REQUIRED ACTION: Here are the records. Write out exactly the lines between the one holding "I suppose it makes a bad worker" and the one holding "It introduces the", inclusive.

Data excerpts:
============================================================

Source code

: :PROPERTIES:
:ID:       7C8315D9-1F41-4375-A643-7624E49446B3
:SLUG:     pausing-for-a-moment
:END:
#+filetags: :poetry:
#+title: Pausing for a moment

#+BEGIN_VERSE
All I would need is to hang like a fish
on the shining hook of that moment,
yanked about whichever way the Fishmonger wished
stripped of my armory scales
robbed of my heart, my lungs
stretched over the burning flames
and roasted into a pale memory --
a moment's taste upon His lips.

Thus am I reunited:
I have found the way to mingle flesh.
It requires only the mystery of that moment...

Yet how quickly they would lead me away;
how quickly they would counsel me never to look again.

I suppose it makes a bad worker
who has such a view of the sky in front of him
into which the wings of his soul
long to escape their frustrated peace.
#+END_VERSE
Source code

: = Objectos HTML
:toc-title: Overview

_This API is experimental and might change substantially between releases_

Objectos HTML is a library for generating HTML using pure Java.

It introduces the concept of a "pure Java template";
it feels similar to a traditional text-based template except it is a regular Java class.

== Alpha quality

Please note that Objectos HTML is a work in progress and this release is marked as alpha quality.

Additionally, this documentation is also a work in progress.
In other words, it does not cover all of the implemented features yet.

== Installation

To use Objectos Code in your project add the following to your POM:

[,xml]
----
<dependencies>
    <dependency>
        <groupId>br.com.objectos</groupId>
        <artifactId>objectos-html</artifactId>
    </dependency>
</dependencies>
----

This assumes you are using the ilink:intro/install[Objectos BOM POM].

============================================================

EXERCISE RESPONSE:
I suppose it makes a bad worker
who has such a view of the sky in front of him
into which the wings of his soul
long to escape their frustrated peace.
#+END_VERSE
Source code

: = Objectos HTML
:toc-title: Overview

_This API is experimental and might change substantially between releases_

Objectos HTML is a library for generating HTML using pure Java.

It introduces the concept of a "pure Java template";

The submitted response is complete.